Why an accreditation model - I already attend boat shows?

Why an accreditation model - I already attend boat shows?

It's all about differentiation and vetting against a common standard.

Assuming there are 100 brokers at a boat show, and they are all "vetting" boats according to 100 different methods and personal opinions, this model is clearly not the most efficient or effective. And let's be honest, many brokers will always first market boats within their own portfolio, but if they have no options, they will market any boat, whether they have seen it or not. This is why star gradings work so well.

Take into consideration the benefits of incurring the costs of attending boat shows and ask yourself whether there is sufficient tangible value? What is the real cost of a boat show against your return, especially when taking into consideration your "opportunity costs" for not being on charter during this time? We do accept that there is value to be had; however, until now there has not been an alternative.

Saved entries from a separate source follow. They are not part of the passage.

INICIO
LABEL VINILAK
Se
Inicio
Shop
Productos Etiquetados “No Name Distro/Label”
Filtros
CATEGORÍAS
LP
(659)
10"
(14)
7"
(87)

What does boat show attendance mean to the consumer, compared to an internationally recognised star-grading? Very little.
Accreditation means that vessels can now be vetted in an organized fashion, using a standard methodology. With all vessels being vetted by the exact same criteria, by the same company with software designed to remove subjectivity and bias (as far as possible) and for far less than most boat show attendance costs. Accreditation can and will add an immense amount of value not only to the industry, but to the boat as well.

Having a star-grading shows the consumer that vessels have been independently vetted. Every consumer understands the star grading concept, which also offers peace of mind as perceived risk is minimizing. Sure, brokers explain that vessels have been checked by them at boat shows, but without a standard to ensure that all brokers are as astute as each other, the result is that vessels can only be marketed by a handful of brokers. Alternatively, brokers end up marketing vessels that they have not personally vetted and herein lies the problem. Given the choice, we can guarantee that consumers would feel a greater level of comfort with an accredited vessel. Wouldn’t you? Of course. And this is especially true for first timers.

Charters aside, owners would have greater peace of mind that vessels are in top shape and maintain this year on year. Doesn’t that offer a greater deal of comfort?

Where is the feedback on your crew? You’re told they are doing a great job; however, hear it straight from guests via an electronic survey form. Want to improve your number of repeat charters? This critical feedback would help.

It’s a fact consumers like to minimize risk; accreditation does just that.

In this already competitive industry, all boats are all looking to get the edge. While some vessels will take advantage of the new star grading initiative, others may not. Surely, you don’t want to remain unaccredited, while your competitors are proudly displaying their star grading on marketing collateral like brochures and 3rd party websites?

Questions owners should be asking:
• What does it mean in real terms if the vessel attends a boat show?
• Are all boat shows deemed as equal?
• Do the same brokers attend all boat shows?
• Do all the brokers vet the vessels to the same standard?
• Is this information freely shared among all brokers to the advantage of the consumer and betterment of the industry as a whole?